Laurel frowned. “I don’t suppose you can understand, you being without brothers or sisters of your own, but George and Martin weren’t deliberately mean. They were young, too. Thoughtless. They didn’t see as far as the consequences until I was almost at the top. George had already started up after me. See? They wanted to make it right. To protect me. It was always that way. That’s what brothers do. Sisters, too, I reckon.”

“Hmm. You’re right. I don’t know about that, but I had a lot of women around me growing up. Not sisters exactly.More like aunts. No blood relations except for my mother, but every one of them looked out for me.”

“Then you know about family.”

“Of a particular kind, yes.”

“Your aunts... were they...?” She hesitated, reluctant to finish what she’d started.

“Whores? Yes. Like my mother. I grew up in a house very much like Mrs. Fry’s establishment.”

“A brothel,” she said flatly.

He nodded. “A brothel. My mother’s parents tried to take me away when I was an infant and again when I was seven, but my mother wasn’t amenable to that arrangement. They hired lawyers. She hired better ones. Her parents didn’t want her in their home again. Everything hinged on that. When they learned she was pregnant, they turned their backs on her, called her a whore. She always maintained that’s why she became one. For a lot of years, I believed her, but later I began to understand that it helped her to blame them for her choices.”

“So they only wanted you.”

“That’s right. Bastard or not, I was my grandfather’s heir. The only child of his only child. I have no doubt he loved my mother, but it wasn’t reason enough to forgive her.”

“May I ask about your father?”

“There’s nothing to tell you. I don’t know who he is because my mother would never say. She never told her parents either, which is part of what infuriated them. I suspect he was married. I have no proof of it, but it makes sense that it would be motivation for her silence.”

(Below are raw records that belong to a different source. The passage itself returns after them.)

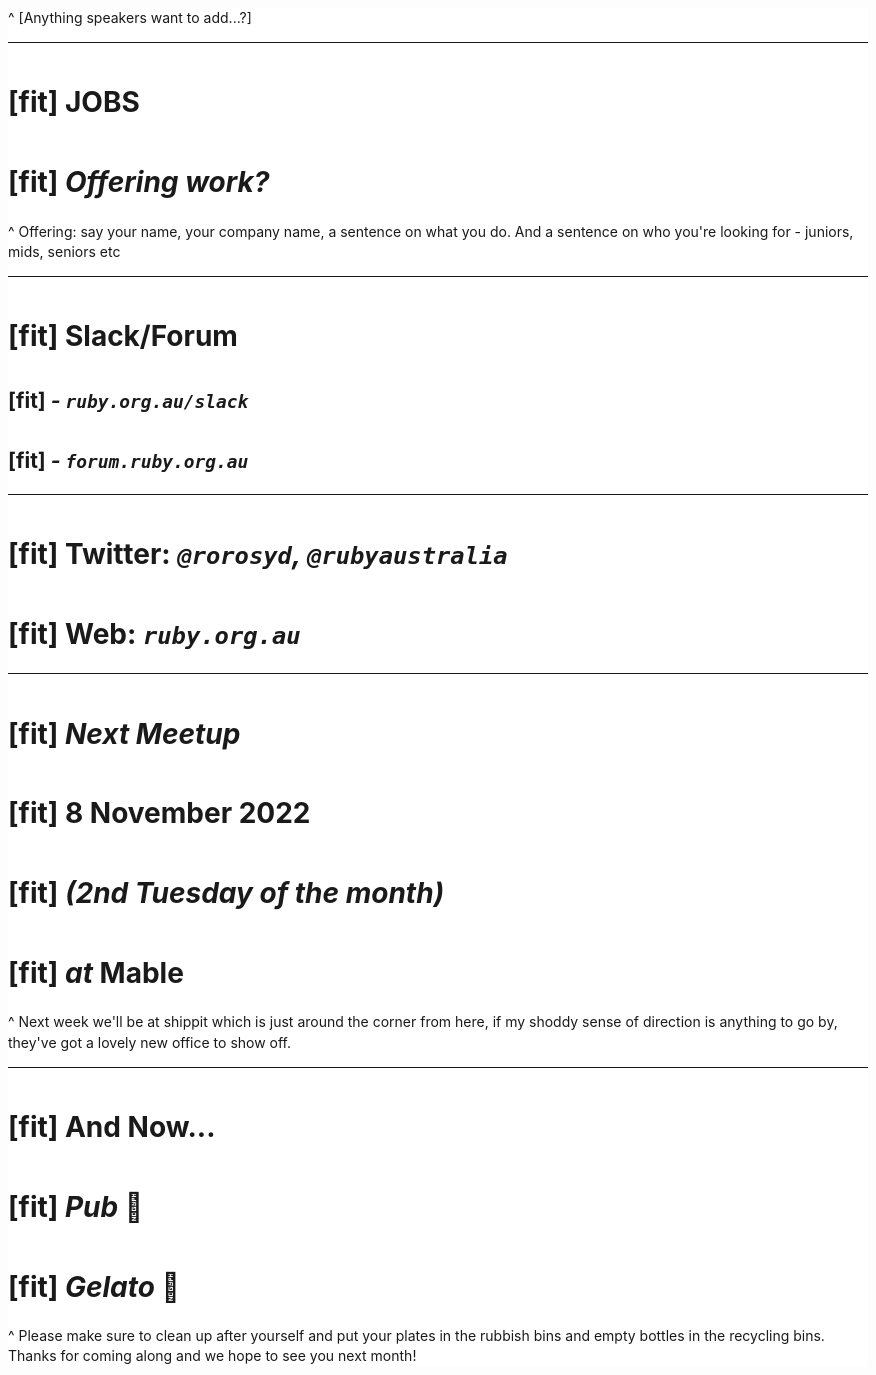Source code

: ^
[Anything speakers want to add...?]

---

# [fit] **JOBS**
# [fit] *Offering work?*

^
Offering: say your name, your company name, a sentence on what you do. And a sentence on who you're looking for - juniors, mids, seniors etc

---

# [fit] **Slack/Forum**
## [fit] *- `ruby.org.au/slack`*
## [fit] *- `forum.ruby.org.au`*

---

# [fit] **Twitter:** *`@rorosyd`, `@rubyaustralia`*
# [fit] **Web:** *`ruby.org.au`*

---

# [fit] *Next Meetup*
# [fit]  8 November 2022
# [fit] **_\(2nd Tuesday of the month\)_**
# [fit] *at* Mable

^
Next week we'll be at shippit which is just around the corner from here, if my shoddy sense of direction is anything to go by, they've got a lovely new office to show off.

---

# [fit] **And Now...**
# [fit] *Pub* :beer:
# [fit] *Gelato* :ice_cream:

^
Please make sure to clean up after yourself and put your plates in the rubbish bins and empty bottles in the recycling bins. Thanks for coming along and we hope to see you next month!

“She was protecting him,” said Laurel.

“If I’m right, it’s more likely that she was protecting his wife. The town was already scandalized by my mother’s behavior. Knowing her, she would not have wanted to destroy another family.”

“I don’t know if I could be so magnanimous.”

“There’s that,” he said, “but Mother is also a bit of a martyr.”

“Are your grandparents still living?”

“No. They died within a few months of each other not long after my grandfather’s factory was burned to the ground. The last time Confederate soldiers came to Chambersburg, they left a lot of ash and rubble in their wake. My grandfather didn’t have the will to rebuild.”

Laurel nodded her understanding but said nothing.

Call said, “I didn’t know any of this when it happened. I was deep in the South by then. I learned all of it when I returned home. That was years later and the town was still recovering.”

“What about your mother?”

“A survivor. By the time Johnny Reb came calling, my mother was the owner of the house. She says she paid a ransom to keep the soldiers from setting fire to the house, but I think she may have offered more than that. I heard other families paid ransom and had their homes destroyed anyway. The fact that her place was left standing did not endear her to her neighbors, but she redeemed herself to a large extent by taking in whole families, feeding and clothing them, giving them medical care if they needed it and sometimes money if they needed it more. She kept her home open for that purpose until families rebuilt or found shelter with relatives.”